The genetic information within a cell is stored in deoxyribonucleic acid (DNA), which exists as a double-helix structure composed of two long, complementary strands. To build proteins, the DNA sequence must first be copied into a messenger molecule (mRNA) through a process called transcription. The difference between the two DNA strands lies in their functional role during this initial copying stage.
Defining the Sense and Antisense Strands
The terms “sense” and “antisense” are functional labels describing which strand contains the readable protein code and which is used as the blueprint. These names are not permanent features of a strand but are defined relative to a specific gene being transcribed. A single DNA strand can contain the antisense sequence for one gene and the sense sequence for a different gene located further down the chromosome.
The antisense strand is the one that RNA Polymerase reads to construct the mRNA. It is also known as the template strand or the non-coding strand. Its sequence is complementary to the gene’s sequence, acting like a mold. Transcription uses the sequence of the antisense strand to build the new mRNA molecule one nucleotide at a time.

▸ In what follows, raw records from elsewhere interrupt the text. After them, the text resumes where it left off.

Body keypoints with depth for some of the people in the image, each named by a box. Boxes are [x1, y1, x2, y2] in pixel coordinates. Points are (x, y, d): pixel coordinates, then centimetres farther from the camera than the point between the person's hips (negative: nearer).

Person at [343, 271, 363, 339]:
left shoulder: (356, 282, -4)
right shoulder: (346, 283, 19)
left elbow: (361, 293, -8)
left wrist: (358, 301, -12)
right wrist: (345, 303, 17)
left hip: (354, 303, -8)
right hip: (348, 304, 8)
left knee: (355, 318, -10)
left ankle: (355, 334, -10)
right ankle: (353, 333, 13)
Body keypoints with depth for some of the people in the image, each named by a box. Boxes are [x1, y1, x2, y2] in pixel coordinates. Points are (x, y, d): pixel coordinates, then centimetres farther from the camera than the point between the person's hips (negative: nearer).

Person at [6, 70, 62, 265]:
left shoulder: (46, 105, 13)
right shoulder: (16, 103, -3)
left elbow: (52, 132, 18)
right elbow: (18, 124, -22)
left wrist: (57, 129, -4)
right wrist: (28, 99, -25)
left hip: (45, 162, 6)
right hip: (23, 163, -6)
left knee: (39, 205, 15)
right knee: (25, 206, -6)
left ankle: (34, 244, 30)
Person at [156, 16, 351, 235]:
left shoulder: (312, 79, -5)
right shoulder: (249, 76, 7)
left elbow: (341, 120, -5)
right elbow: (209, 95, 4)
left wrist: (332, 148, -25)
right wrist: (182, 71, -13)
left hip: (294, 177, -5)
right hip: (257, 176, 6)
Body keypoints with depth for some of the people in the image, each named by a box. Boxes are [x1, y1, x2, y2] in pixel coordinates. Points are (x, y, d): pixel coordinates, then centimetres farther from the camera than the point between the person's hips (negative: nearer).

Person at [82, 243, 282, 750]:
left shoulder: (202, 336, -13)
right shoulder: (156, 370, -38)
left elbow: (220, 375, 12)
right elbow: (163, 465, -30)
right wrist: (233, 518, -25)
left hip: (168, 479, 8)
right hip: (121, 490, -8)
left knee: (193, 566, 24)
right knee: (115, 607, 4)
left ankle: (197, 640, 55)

Conversely, the sense strand is often called the coding strand or the non-template strand. Although RNA Polymerase does not physically read this strand, its sequence is identical to the protein-coding message that will eventually be created. It holds the “sense” because its nucleotide sequence directly corresponds to the triplets (codons) that specify the amino acid sequence of the resulting protein. The only difference between the sense DNA strand and the final mRNA molecule is the substitution of thymine (T) with uracil (U) in the RNA.

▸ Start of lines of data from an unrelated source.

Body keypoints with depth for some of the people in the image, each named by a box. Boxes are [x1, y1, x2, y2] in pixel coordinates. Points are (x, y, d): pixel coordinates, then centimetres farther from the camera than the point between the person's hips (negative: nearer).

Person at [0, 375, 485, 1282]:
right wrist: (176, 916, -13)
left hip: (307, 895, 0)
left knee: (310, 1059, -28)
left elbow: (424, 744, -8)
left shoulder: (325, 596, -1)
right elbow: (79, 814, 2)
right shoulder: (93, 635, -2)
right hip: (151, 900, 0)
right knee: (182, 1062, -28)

The Role of Directionality
The distinction between the two strands is enforced by the inherent directionality of the DNA molecule, defined by the chemical structure of the nucleotide sugar-phosphate backbone. Each strand has a 5’ (five prime) end and a 3’ (three prime) end. The two strands of the DNA double helix are antiparallel, meaning they run in opposite directions; one strand goes from 5′ to 3′, while its partner runs from 3′ to 5′.
This polarity is important because RNA Polymerase, the enzyme responsible for transcription, is a directional machine. The enzyme can only synthesize a new nucleic acid strand by adding nucleotides to the 3’ end of the growing chain. Consequently, RNA Polymerase must read the template strand in the 3’ to 5’ direction to create the new mRNA molecule in the opposite 5’ to 3’ direction.
The specific strand that functions as the antisense template is determined by the location of a region called the promoter, which signals the start of a gene. The promoter acts like a signpost, binding the RNA Polymerase and orienting it in a specific direction. Depending on the gene, the promoter can be positioned to make either of the two physical DNA strands serve as the template for transcription.
How Messenger RNA Confirms the Identity
The resulting messenger RNA (mRNA) molecule confirms the identity of the sense strand. During transcription, RNA Polymerase reads the antisense strand, matching its sequence using the base-pairing rules (A pairs with U, G pairs with C). Because the mRNA is built as a complement to the template, its sequence ends up being an exact mirror image of the antisense strand.
Since the antisense strand is complementary to the sense strand, the mRNA molecule carries the exact same sequence as the original sense strand. For example, if a segment of the sense strand reads 5′-ATGC-3′, the antisense template strand reads 3′-TACG-5′. The RNA Polymerase reads the 3′-TACG-5′ template and synthesizes the mRNA sequence 5′-AUGC-3′.
This resulting mRNA sequence, 5′-AUGC-3′, is an exact match to the sense strand, 5′-ATGC-3′, differing only by the substitution of Uracil for Thymine. This identical sequence is why the non-template strand is designated the “sense” strand; it contains the sequence that makes sense to the ribosome for translating the code into a protein. The mRNA is the portable copy that carries the genetic sense out of the nucleus for protein synthesis.
Antisense as a Therapeutic Tool
The precise nature of the antisense concept is harnessed in medicine through Antisense Oligonucleotides (ASOs). ASOs are short, synthetic strands of nucleic acids designed to be complementary to a specific target mRNA sequence within a cell. They act as a highly specific intervention to regulate gene expression.
When introduced, an ASO binds to its target mRNA molecule via base-pairing, forming a double-stranded hybrid structure. This binding triggers the cell’s natural defense mechanisms, which recognize and degrade the double-stranded RNA molecule. The destruction of the target mRNA prevents it from reaching the ribosome to be translated into a protein, thereby silencing the gene.
ASO technology is used to treat conditions caused by the overexpression or malfunction of a specific protein. By designing an ASO to destroy the problematic mRNA, researchers can reduce the levels of the harmful protein. This approach modulates gene expression without permanently altering the patient’s underlying DNA sequence, offering a highly targeted therapeutic option.